Collect each line of the listing below that contains the word "codebase", copying every one in full.

Plain-text document sources
§ §

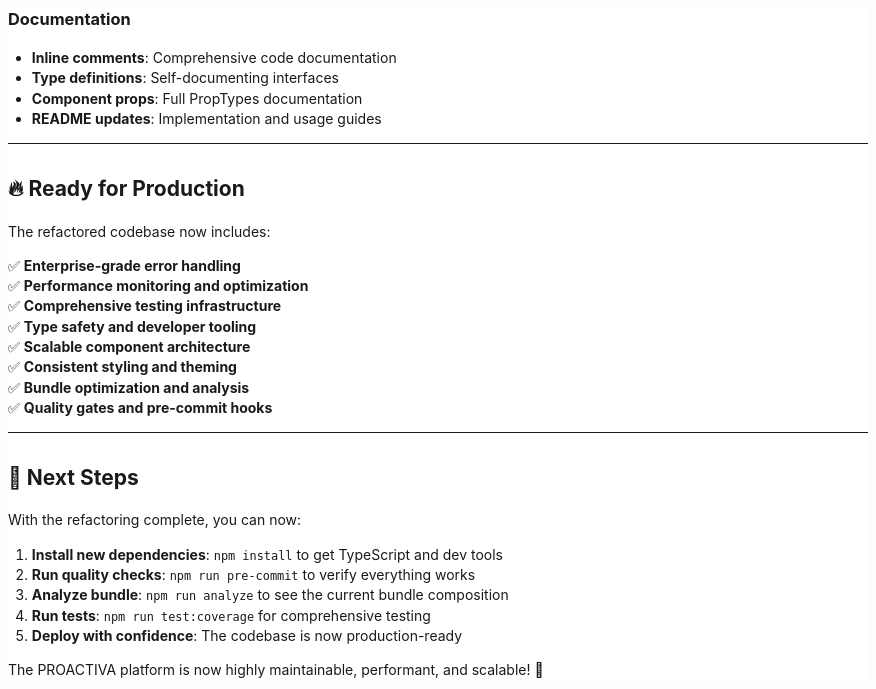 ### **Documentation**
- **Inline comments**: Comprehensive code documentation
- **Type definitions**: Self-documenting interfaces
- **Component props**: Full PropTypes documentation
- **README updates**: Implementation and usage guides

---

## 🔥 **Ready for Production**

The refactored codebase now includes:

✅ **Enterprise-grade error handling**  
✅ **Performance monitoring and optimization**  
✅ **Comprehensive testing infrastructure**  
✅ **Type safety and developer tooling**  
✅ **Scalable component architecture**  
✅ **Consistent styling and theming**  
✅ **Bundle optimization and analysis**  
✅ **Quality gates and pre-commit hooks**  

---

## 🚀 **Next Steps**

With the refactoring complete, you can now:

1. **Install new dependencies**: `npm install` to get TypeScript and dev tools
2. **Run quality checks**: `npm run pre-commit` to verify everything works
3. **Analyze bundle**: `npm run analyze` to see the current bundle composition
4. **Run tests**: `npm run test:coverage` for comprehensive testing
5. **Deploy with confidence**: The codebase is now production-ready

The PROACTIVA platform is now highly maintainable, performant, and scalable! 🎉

§ §

▸ **Your response**:
The refactored codebase now includes:
5. **Deploy with confidence**: The codebase is now production-ready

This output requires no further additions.